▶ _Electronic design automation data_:
....

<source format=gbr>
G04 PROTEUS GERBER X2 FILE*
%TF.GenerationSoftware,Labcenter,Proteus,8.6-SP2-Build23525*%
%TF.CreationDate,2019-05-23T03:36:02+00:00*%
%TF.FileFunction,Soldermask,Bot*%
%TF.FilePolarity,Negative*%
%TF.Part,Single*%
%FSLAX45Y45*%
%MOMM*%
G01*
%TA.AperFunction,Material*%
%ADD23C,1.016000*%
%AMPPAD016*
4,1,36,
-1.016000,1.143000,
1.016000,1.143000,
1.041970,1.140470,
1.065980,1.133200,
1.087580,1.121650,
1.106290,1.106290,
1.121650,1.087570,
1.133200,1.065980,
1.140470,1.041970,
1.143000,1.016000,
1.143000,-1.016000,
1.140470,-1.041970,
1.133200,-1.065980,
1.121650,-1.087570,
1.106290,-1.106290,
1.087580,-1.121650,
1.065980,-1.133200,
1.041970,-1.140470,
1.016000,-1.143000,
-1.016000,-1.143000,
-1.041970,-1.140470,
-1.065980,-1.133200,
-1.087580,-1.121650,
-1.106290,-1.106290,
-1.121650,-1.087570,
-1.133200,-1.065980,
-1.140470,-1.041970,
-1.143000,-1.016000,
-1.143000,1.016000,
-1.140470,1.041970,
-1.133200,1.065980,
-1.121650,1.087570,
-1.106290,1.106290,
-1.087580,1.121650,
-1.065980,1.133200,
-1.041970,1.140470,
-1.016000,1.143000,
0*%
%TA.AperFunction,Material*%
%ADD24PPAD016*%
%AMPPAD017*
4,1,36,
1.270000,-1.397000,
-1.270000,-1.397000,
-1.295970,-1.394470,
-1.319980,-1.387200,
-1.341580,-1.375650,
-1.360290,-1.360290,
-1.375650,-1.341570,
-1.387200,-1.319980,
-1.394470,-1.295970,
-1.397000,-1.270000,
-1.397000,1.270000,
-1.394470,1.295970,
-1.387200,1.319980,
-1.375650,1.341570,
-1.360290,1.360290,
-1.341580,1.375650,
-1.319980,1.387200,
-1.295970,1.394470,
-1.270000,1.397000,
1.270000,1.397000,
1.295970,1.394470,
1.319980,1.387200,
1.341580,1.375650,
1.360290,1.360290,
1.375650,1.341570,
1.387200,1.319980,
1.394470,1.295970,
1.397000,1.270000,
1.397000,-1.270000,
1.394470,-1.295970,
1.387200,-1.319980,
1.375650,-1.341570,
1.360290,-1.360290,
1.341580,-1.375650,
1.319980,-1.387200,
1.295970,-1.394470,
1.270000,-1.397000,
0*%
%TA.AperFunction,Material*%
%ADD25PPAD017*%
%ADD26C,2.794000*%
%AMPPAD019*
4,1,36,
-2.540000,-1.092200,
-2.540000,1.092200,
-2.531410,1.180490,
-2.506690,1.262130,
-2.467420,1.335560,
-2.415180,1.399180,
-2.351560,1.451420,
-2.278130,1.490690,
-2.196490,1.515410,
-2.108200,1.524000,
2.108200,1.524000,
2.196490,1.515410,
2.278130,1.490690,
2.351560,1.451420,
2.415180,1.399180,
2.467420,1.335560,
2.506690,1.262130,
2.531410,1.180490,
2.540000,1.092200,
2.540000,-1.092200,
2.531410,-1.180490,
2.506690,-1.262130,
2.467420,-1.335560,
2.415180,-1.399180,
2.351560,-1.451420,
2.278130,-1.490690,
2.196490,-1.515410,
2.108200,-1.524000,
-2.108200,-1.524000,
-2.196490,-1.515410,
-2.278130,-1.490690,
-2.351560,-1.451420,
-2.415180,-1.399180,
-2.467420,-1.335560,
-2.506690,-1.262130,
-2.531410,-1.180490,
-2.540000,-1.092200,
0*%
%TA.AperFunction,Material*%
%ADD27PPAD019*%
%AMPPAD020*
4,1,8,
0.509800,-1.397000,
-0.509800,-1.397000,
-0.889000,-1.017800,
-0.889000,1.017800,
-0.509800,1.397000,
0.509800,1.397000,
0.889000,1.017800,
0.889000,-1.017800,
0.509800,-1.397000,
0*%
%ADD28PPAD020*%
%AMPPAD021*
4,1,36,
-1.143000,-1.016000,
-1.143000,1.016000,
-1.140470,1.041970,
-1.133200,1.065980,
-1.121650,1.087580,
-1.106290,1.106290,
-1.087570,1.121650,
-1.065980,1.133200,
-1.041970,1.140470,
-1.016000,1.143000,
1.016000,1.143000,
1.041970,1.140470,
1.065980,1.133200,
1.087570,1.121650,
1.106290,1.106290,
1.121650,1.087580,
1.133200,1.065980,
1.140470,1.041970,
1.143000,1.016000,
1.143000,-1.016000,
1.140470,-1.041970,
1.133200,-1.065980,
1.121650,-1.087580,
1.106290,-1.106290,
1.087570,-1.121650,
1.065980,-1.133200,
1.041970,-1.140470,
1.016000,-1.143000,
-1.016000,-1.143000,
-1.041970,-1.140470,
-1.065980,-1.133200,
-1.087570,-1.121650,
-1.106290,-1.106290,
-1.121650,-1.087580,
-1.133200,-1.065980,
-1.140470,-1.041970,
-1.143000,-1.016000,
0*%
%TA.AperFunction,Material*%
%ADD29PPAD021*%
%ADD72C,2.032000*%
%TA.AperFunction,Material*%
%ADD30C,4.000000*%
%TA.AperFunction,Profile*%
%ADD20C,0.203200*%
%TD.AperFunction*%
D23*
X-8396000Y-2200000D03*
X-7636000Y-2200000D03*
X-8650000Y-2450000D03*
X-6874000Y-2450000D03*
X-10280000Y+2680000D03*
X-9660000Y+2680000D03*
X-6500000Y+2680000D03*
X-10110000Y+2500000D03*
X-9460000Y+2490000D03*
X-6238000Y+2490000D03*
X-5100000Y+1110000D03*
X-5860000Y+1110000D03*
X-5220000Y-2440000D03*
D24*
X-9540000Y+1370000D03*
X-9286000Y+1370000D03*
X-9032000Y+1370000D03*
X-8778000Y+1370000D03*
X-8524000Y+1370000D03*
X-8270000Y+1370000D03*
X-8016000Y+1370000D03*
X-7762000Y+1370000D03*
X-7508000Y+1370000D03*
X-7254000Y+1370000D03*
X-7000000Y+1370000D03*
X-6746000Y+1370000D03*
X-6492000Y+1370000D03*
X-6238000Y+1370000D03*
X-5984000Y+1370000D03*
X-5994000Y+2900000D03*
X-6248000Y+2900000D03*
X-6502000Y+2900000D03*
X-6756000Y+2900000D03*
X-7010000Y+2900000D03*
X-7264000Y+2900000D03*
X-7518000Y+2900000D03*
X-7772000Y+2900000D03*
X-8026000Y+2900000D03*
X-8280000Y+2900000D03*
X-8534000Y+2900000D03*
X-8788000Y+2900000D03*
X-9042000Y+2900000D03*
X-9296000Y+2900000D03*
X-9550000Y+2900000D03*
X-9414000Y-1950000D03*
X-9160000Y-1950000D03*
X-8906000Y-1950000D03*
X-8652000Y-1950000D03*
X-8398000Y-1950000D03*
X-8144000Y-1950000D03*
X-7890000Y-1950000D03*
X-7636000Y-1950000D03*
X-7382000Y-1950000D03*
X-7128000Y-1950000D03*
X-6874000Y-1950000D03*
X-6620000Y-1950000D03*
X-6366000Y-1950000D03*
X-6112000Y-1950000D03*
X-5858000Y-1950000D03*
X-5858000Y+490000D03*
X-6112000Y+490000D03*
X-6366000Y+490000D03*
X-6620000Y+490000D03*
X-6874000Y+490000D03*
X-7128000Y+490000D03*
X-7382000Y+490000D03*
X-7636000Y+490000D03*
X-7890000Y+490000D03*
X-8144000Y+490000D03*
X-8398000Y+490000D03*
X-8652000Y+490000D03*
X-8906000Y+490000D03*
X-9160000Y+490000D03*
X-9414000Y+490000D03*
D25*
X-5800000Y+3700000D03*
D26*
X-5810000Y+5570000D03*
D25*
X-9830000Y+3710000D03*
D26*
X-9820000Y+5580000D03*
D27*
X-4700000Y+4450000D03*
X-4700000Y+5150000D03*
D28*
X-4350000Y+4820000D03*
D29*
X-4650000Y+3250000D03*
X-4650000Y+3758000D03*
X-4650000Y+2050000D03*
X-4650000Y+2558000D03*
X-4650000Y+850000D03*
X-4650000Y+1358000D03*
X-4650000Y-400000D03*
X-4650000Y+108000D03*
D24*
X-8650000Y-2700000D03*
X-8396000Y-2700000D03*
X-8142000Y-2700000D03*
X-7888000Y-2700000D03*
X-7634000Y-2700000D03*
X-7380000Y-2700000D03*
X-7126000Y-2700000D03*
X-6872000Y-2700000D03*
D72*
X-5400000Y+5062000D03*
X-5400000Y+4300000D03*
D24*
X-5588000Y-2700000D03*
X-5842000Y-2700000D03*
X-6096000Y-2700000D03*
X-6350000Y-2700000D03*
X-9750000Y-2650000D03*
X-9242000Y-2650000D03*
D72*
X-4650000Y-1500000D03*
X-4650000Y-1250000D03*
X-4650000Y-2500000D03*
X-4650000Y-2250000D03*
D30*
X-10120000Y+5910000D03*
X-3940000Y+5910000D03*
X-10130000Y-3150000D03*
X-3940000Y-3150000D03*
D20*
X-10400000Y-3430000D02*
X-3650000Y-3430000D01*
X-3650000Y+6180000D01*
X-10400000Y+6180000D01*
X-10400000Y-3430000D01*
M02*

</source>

....

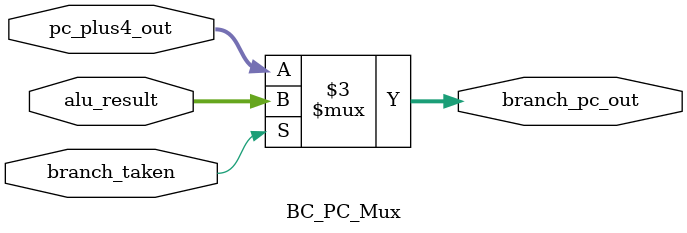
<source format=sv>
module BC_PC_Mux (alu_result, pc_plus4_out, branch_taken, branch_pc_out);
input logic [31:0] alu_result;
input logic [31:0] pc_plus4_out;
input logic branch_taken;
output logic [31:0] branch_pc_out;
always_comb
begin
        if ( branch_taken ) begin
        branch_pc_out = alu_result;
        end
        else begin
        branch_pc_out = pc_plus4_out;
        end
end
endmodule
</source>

....

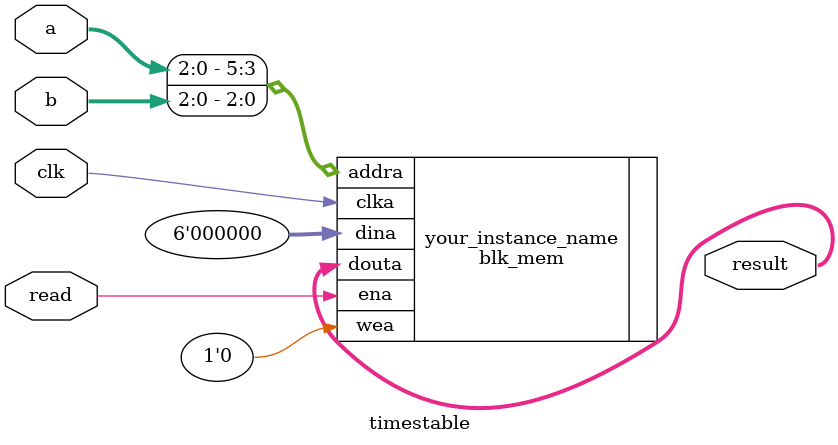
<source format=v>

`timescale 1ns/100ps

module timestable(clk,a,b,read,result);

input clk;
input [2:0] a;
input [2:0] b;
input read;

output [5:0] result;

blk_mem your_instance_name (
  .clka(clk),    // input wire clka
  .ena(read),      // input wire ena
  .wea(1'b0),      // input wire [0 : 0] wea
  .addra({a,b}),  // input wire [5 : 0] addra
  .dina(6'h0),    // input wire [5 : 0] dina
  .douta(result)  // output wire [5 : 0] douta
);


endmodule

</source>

....

▶ _The problem_:
Show every line of the entries above where the word "begin" occurs.

▶ _Completed task_:
begin
        if ( branch_taken ) begin
        else begin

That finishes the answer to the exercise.